Exactly retype the opening line of the entries and every line after it, ending with the line that contains "assign id_pc_plus = if_pc_plus;". Skip all pictures.
[Opening Material for this task section]
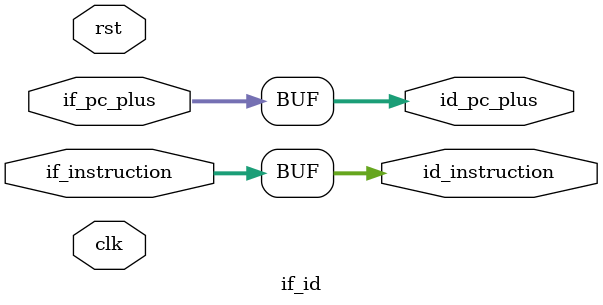
<source format=v>
module if_id(if_pc_plus, if_instruction, id_pc_plus, id_instruction, clk, rst);

    input clk, rst;
    input [15:0] if_pc_plus, if_instruction;
    output [15:0] id_pc_plus, id_instruction;

    assign id_pc_plus = if_pc_plus;
    assign id_instruction = if_instruction;
/*    dff inst_flop[15:0] (
        .d(if_instruction), // input
        .q(id_instruction), // output
        .clk(clk),          // Clock signal
        .rst(rst)           // reset signal
    );
    
    dff pc_plus_flop[15:0] (
        .d(if_pc_plus),  // input
        .q(id_pc_plus),  // output
        .clk(clk),       // Clock signal
        .rst(rst)        // reset signal
    ); */
endmodule

</source>
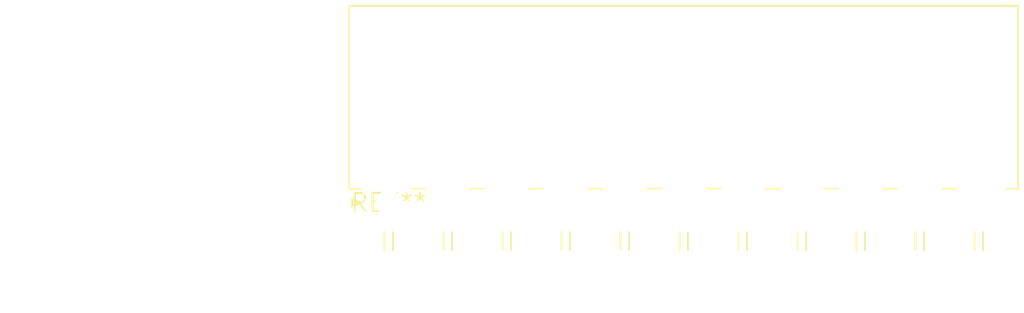
<source format=kicad_pcb>
(kicad_pcb (version 20240108) (generator pcbnew)

  (general
    (thickness 1.6)
  )

  (paper "A4")
  (layers
    (0 "F.Cu" signal)
    (31 "B.Cu" signal)
    (32 "B.Adhes" user "B.Adhesive")
    (33 "F.Adhes" user "F.Adhesive")
    (34 "B.Paste" user)
    (35 "F.Paste" user)
    (36 "B.SilkS" user "B.Silkscreen")
    (37 "F.SilkS" user "F.Silkscreen")
    (38 "B.Mask" user)
    (39 "F.Mask" user)
    (40 "Dwgs.User" user "User.Drawings")
    (41 "Cmts.User" user "User.Comments")
    (42 "Eco1.User" user "User.Eco1")
    (43 "Eco2.User" user "User.Eco2")
    (44 "Edge.Cuts" user)
    (45 "Margin" user)
    (46 "B.CrtYd" user "B.Courtyard")
    (47 "F.CrtYd" user "F.Courtyard")
    (48 "B.Fab" user)
    (49 "F.Fab" user)
    (50 "User.1" user)
    (51 "User.2" user)
    (52 "User.3" user)
    (53 "User.4" user)
    (54 "User.5" user)
    (55 "User.6" user)
    (56 "User.7" user)
    (57 "User.8" user)
    (58 "User.9" user)
  )

  (setup
    (pad_to_mask_clearance 0)
    (pcbplotparams
      (layerselection 0x00010fc_ffffffff)
      (plot_on_all_layers_selection 0x0000000_00000000)
      (disableapertmacros false)
      (usegerberextensions false)
      (usegerberattributes false)
      (usegerberadvancedattributes false)
      (creategerberjobfile false)
      (dashed_line_dash_ratio 12.000000)
      (dashed_line_gap_ratio 3.000000)
      (svgprecision 4)
      (plotframeref false)
      (viasonmask false)
      (mode 1)
      (useauxorigin false)
      (hpglpennumber 1)
      (hpglpenspeed 20)
      (hpglpendiameter 15.000000)
      (dxfpolygonmode false)
      (dxfimperialunits false)
      (dxfusepcbnewfont false)
      (psnegative false)
      (psa4output false)
      (plotreference false)
      (plotvalue false)
      (plotinvisibletext false)
      (sketchpadsonfab false)
      (subtractmaskfromsilk false)
      (outputformat 1)
      (mirror false)
      (drillshape 1)
      (scaleselection 1)
      (outputdirectory "")
    )
  )

  (net 0 "")

  (footprint "Molex_Mini-Fit_Jr_5569-22A2_2x11_P4.20mm_Horizontal" (layer "F.Cu") (at 0 0))

)

</source>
[Closing Material for this task section]
* Your solution
<source format=v>
module if_id(if_pc_plus, if_instruction, id_pc_plus, id_instruction, clk, rst);

    input clk, rst;
    input [15:0] if_pc_plus, if_instruction;
    output [15:0] id_pc_plus, id_instruction;

    assign id_pc_plus = if_pc_plus;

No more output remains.